With Online Video, Teachers Get Creative to Connect with Students

Educators can use a wider platform to inspire learning inside and outside their school districts.

YouTube has long been the home of pop music videos and keyboarding cats. But the pandemic has created a new class of potential viral stars waiting in the wings, ready to explain organic chemistry or decode algebra.

Justin Bieber probably isn’t too worried. But online video lessons are growing exponentially as K–12 student learning goes online, and there is no doubt that a few teachers will rise to the top to help more students learn. That’s a rapid divergence from how education has evolved in the past.

Change has traditionally come slowly and deliberately in the K–12 education world. When new concepts or technologies have been introduced, they’re typically embraced by a small fraction of early adopters. Then, over the course of several years, the best ideas are generally accepted by a majority of teachers and administrators. Only then do national education leaders typically follow suit.

For example, the concept of asynchronous learning — the idea that students can learn the same material at different times or locations — began in the late 1800s with correspondence courses but grew in prominence with the dawn of home computing in the 1980s. Only after technologies like smartphone videos and instant messaging became simple and easy to use did asynchronous learning become more mainstream.

How the Pandemic Pushed Video Instruction Forward

This pandemic now has the education world moving forward at a breakneck pace, building the education technology bike as we ride it. More than 1 billion students globally — along with their parents, teachers and administrators — have been forced into a completely online world.

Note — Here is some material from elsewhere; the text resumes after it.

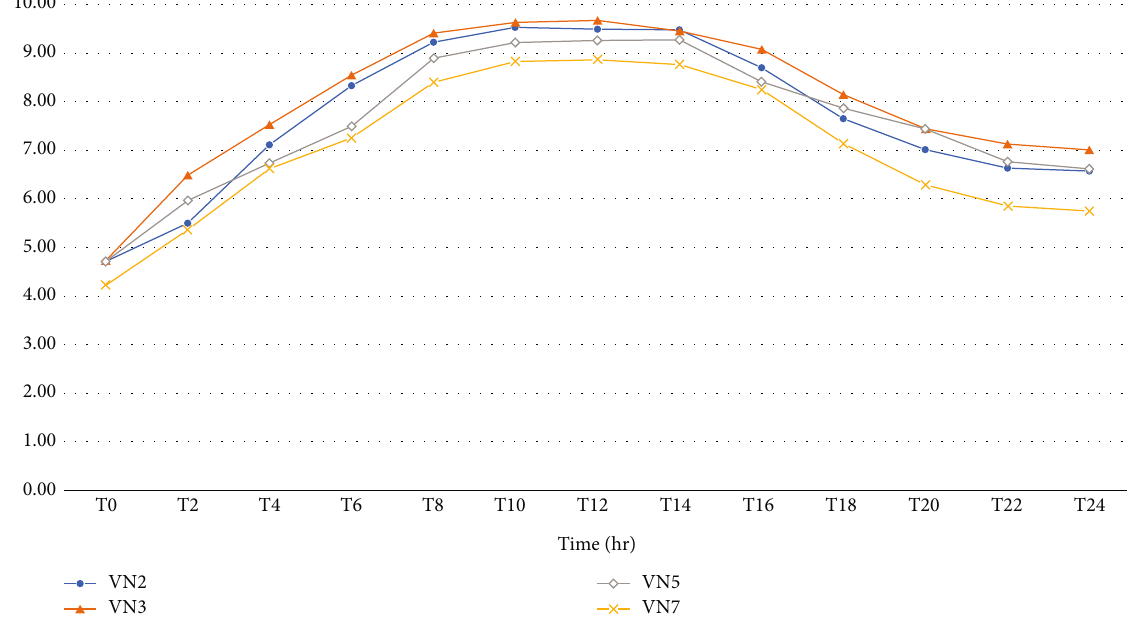
Figure 3: Growth curve of the isolated bacteria for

This has created immense challenges for the education system that don’t have easy answers: Not all students have online devices. High-speed internet access isn’t yet available in all homes. And parents of children with disabilities face even greater challenges in providing their kids with the education resources they need.

But for all the roadblocks and failures our education system is experiencing from being whiplashed into an online world, an undeniable success story is occurring alongside it. Teachers and administrators are embracing change and finding ingenious ways to connect with students online in a meaningful way. Hundreds of thousands of teachers have realized over the past two months how much easier it has become to create, upload and share videos online. They’ve been forced into video instruction by the pandemic, but many are finding the medium to their liking. They may never go back, and education will improve as a result.

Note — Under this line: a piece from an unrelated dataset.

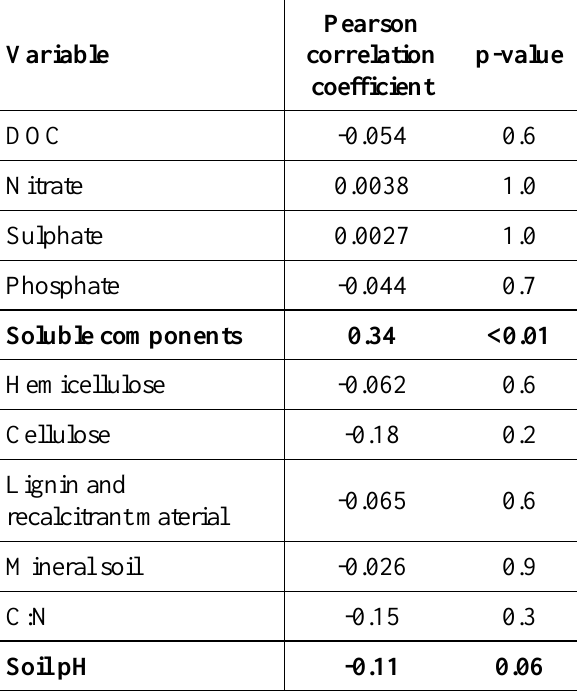
Table 5. Correlations of methane (CH biochemical parameters across the shallow cores from all sites. Values in bold indicate a significant or marginally significant correlation with CH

READ MORE: How are educators keeping students engaged remotely?

Teachers May Be the Next YouTube Stars

In Washington, D.C., high school chemistry teacher Jonte Lee is recording experiments from his kitchen, using his refrigerator as a whiteboard. With a smartphone and his new Instagram account, he’s able to ask and answer students’ questions in real time.

“Life has changed,” Lee tells WJLA. “But the love I have for my students has not changed.”

There are countless other examples of teachers going above and beyond right now to stay connected with their students. And it’s not just the tech-savvy teachers who are successfully implementing these online solutions. Lee admits he’s only just started using Instagram since the pandemic began.

“I do not know how to use social media at all,” he says.

Recording classroom lessons isn’t a new concept; it’s been possible for decades, and easily accessible since the advent of YouTube. But now, the marketplace of teachers providing their instruction online has grown exponentially, bringing the flipped classroom concept to school districts across the country.

Some of these teachers are for the first time becoming known beyond their classrooms, gaining significant viewership online and generating what no doubt will be a regular audience. These teachers were already beloved by their students as fantastic and engaging educators. Now, they have an opportunity to use a wider platform to inspire learning outside their school districts. So much for slow and deliberate change.

Teachers desperately want to be back in their classrooms with their students, but some of them are embracing the online format too. Maybe America’s next YouTube star could be a teacher after all. What a welcome change that would be.